## start READING TEXT
Financial Adviser: 5 Business Lessons Everyone Can Learn from Serenitea Co-Founder Juliet Herrera-Chen
Juliet Herrera was only 23 years old when her then-boyfriend, Peter Chen, invited her to partner with him to do business together.
During that time, pearl milk tea drinks were not yet popular in the market, but were very big in Taiwan, where it originated. Slowly, pearl milk tea, also known as bubble tea, was already gaining huge traction in Southeast Asia.
The couple saw this as a great opportunity to introduce tea drink concepts to the already saturated coffee drinking market.
Having graduated only a few years from De La Salle-College of St. Benilde, the lack of experience of the couple, being first-time entrepreneurs, did not discourage them from pursuing their dream of establishing their own business.
The couple went to work on their business plan carefully by dividing their roles. Peter went to Taiwan to work in a tea shop to research and learn pearl milk tea production, while Juliet developed the marketing plan and the brand name, which was originally called “Serendepitea.”
After six months of training, Peter returned to the Philippines and reunited with Juliet to launch their first Serenitea shop in Little Baguio, San Juan in December 2008.
But the first business venture of the couple was not an easy journey.
Amidst all the excitement, the shop turned out to be a big disappointment. Poor monthly sales and increasing financial losses almost made the couple give up on the business, until one day, they discovered a better way to promote their products.
Through blogging and social media referrals, the couple increased the market awareness of their shop, which attracted traffic and conversions.
This helped the couple recover their sales to profitability, which led them to expand more outlets as market acceptance of pearl milk tea grew.
Today, 13 years after Peter and Juliet founded their first outlet, Serenitea is one of the most recognized home-grown bubble tea brands in the Philippines with over 60 outlets.
How did Peter and Juliet, who eventually got married in 2014, sustain the growth of Serenitea and pioneer the popularity of pearl milk tea in the market?
Here are the five business lessons we all can learn from the Serenitea co-founder Juliet Herrera-Chen:
1| Know how to persevere to succeed
One of the most common reasons for failure is lack of determination and persistence.
Those who don’t try to overcome obstacles in business tend to give up easily when encountering difficulties. Successful entrepreneurs always have the determination to rise above challenges.
When Juliet Herrera-Chen was invited by her then-boyfriend Peter Chen to start-up a tea shop business, she thought that it was a nice idea to have their own business.
## end READING TEXT
## start DATASET EXCERPTS
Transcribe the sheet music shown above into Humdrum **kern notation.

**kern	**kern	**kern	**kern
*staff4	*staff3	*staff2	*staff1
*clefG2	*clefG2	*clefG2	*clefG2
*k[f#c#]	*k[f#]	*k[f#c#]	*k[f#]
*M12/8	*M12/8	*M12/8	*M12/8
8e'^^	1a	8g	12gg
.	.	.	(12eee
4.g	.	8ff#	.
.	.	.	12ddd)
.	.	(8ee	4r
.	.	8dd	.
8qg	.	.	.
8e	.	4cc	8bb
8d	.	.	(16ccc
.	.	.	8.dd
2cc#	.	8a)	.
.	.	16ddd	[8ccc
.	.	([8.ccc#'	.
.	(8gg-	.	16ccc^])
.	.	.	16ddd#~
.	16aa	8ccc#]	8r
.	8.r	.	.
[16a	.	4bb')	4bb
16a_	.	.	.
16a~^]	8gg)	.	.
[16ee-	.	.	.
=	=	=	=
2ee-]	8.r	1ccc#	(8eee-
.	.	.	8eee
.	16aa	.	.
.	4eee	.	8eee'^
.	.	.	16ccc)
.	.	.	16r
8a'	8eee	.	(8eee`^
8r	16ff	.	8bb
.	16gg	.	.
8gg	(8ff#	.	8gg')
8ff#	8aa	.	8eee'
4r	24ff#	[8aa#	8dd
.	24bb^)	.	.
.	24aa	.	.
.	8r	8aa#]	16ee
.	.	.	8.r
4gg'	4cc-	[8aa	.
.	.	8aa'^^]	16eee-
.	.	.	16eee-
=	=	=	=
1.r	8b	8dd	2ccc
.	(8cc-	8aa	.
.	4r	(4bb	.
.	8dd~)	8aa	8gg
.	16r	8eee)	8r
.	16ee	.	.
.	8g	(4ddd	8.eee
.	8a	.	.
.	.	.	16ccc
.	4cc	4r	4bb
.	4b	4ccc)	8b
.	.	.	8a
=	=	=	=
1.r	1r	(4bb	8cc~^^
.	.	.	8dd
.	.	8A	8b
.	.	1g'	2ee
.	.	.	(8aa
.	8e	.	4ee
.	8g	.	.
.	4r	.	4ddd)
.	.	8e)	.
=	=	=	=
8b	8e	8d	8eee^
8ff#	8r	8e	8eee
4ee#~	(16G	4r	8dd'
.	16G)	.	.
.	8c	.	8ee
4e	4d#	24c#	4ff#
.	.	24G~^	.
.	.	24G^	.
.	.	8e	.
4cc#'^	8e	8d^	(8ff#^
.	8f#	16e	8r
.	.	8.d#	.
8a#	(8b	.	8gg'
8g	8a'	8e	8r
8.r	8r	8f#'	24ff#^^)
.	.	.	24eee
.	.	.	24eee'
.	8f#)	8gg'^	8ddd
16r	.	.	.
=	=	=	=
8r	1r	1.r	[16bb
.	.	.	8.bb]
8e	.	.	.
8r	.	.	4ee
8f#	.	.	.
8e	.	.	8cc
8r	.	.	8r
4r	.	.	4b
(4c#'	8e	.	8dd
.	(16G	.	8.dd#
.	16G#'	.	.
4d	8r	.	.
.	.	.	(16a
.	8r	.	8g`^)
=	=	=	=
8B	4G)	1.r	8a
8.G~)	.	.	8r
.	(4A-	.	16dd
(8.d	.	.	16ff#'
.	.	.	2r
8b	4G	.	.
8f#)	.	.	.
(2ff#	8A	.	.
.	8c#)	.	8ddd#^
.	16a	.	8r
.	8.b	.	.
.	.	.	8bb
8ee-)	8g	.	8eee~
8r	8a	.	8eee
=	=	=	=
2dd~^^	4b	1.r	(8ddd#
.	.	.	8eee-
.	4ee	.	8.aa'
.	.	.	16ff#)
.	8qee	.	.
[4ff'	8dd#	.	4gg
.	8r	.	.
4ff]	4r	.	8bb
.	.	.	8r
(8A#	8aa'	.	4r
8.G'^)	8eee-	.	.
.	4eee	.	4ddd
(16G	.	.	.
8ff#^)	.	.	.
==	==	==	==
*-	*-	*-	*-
## end DATASET EXCERPTS
◆ **WORK INSTRUCTIONS**:
a – Using the Serenitea article, decide whether each statement agrees with it: (i) Peter Chen went to Taiwan to learn how pearl milk tea is made; (ii) the first Serenitea shop was an immediate success; (iii) Juliet Herrera was 25 when she was invited into the business. Answer yes or no for each, quoting the words from the article that settle it.
b – Rewrite the listing with "sheet music" changed to "score", keeping everything else the same.
The article and the listing are unrelated and should be treated separately.

◆ **FULL SOLUTIONS**:
a –
(i) Yes: "Peter went to Taiwan to work in a tea shop to research and learn pearl milk tea production"
(ii) No: "the shop turned out to be a big disappointment"
(iii) No: "Juliet Herrera was only 23 years old when her then-boyfriend, Peter Chen, invited her to partner with him"

b –
Transcribe the score shown above into Humdrum **kern notation.

**kern	**kern	**kern	**kern
*staff4	*staff3	*staff2	*staff1
*clefG2	*clefG2	*clefG2	*clefG2
*k[f#c#]	*k[f#]	*k[f#c#]	*k[f#]
*M12/8	*M12/8	*M12/8	*M12/8
8e'^^	1a	8g	12gg
.	.	.	(12eee
4.g	.	8ff#	.
.	.	.	12ddd)
.	.	(8ee	4r
.	.	8dd	.
8qg	.	.	.
8e	.	4cc	8bb
8d	.	.	(16ccc
.	.	.	8.dd
2cc#	.	8a)	.
.	.	16ddd	[8ccc
.	.	([8.ccc#'	.
.	(8gg-	.	16ccc^])
.	.	.	16ddd#~
.	16aa	8ccc#]	8r
.	8.r	.	.
[16a	.	4bb')	4bb
16a_	.	.	.
16a~^]	8gg)	.	.
[16ee-	.	.	.
=	=	=	=
2ee-]	8.r	1ccc#	(8eee-
.	.	.	8eee
.	16aa	.	.
.	4eee	.	8eee'^
.	.	.	16ccc)
.	.	.	16r
8a'	8eee	.	(8eee`^
8r	16ff	.	8bb
.	16gg	.	.
8gg	(8ff#	.	8gg')
8ff#	8aa	.	8eee'
4r	24ff#	[8aa#	8dd
.	24bb^)	.	.
.	24aa	.	.
.	8r	8aa#]	16ee
.	.	.	8.r
4gg'	4cc-	[8aa	.
.	.	8aa'^^]	16eee-
.	.	.	16eee-
=	=	=	=
1.r	8b	8dd	2ccc
.	(8cc-	8aa	.
.	4r	(4bb	.
.	8dd~)	8aa	8gg
.	16r	8eee)	8r
.	16ee	.	.
.	8g	(4ddd	8.eee
.	8a	.	.
.	.	.	16ccc
.	4cc	4r	4bb
.	4b	4ccc)	8b
.	.	.	8a
=	=	=	=
1.r	1r	(4bb	8cc~^^
.	.	.	8dd
.	.	8A	8b
.	.	1g'	2ee
.	.	.	(8aa
.	8e	.	4ee
.	8g	.	.
.	4r	.	4ddd)
.	.	8e)	.
=	=	=	=
8b	8e	8d	8eee^
8ff#	8r	8e	8eee
4ee#~	(16G	4r	8dd'
.	16G)	.	.
.	8c	.	8ee
4e	4d#	24c#	4ff#
.	.	24G~^	.
.	.	24G^	.
.	.	8e	.
4cc#'^	8e	8d^	(8ff#^
.	8f#	16e	8r
.	.	8.d#	.
8a#	(8b	.	8gg'
8g	8a'	8e	8r
8.r	8r	8f#'	24ff#^^)
.	.	.	24eee
.	.	.	24eee'
.	8f#)	8gg'^	8ddd
16r	.	.	.
=	=	=	=
8r	1r	1.r	[16bb
.	.	.	8.bb]
8e	.	.	.
8r	.	.	4ee
8f#	.	.	.
8e	.	.	8cc
8r	.	.	8r
4r	.	.	4b
(4c#'	8e	.	8dd
.	(16G	.	8.dd#
.	16G#'	.	.
4d	8r	.	.
.	.	.	(16a
.	8r	.	8g`^)
=	=	=	=
8B	4G)	1.r	8a
8.G~)	.	.	8r
.	(4A-	.	16dd
(8.d	.	.	16ff#'
.	.	.	2r
8b	4G	.	.
8f#)	.	.	.
(2ff#	8A	.	.
.	8c#)	.	8ddd#^
.	16a	.	8r
.	8.b	.	.
.	.	.	8bb
8ee-)	8g	.	8eee~
8r	8a	.	8eee
=	=	=	=
2dd~^^	4b	1.r	(8ddd#
.	.	.	8eee-
.	4ee	.	8.aa'
.	.	.	16ff#)
.	8qee	.	.
[4ff'	8dd#	.	4gg
.	8r	.	.
4ff]	4r	.	8bb
.	.	.	8r
(8A#	8aa'	.	4r
8.G'^)	8eee-	.	.
.	4eee	.	4ddd
(16G	.	.	.
8ff#^)	.	.	.
==	==	==	==
*-	*-	*-	*-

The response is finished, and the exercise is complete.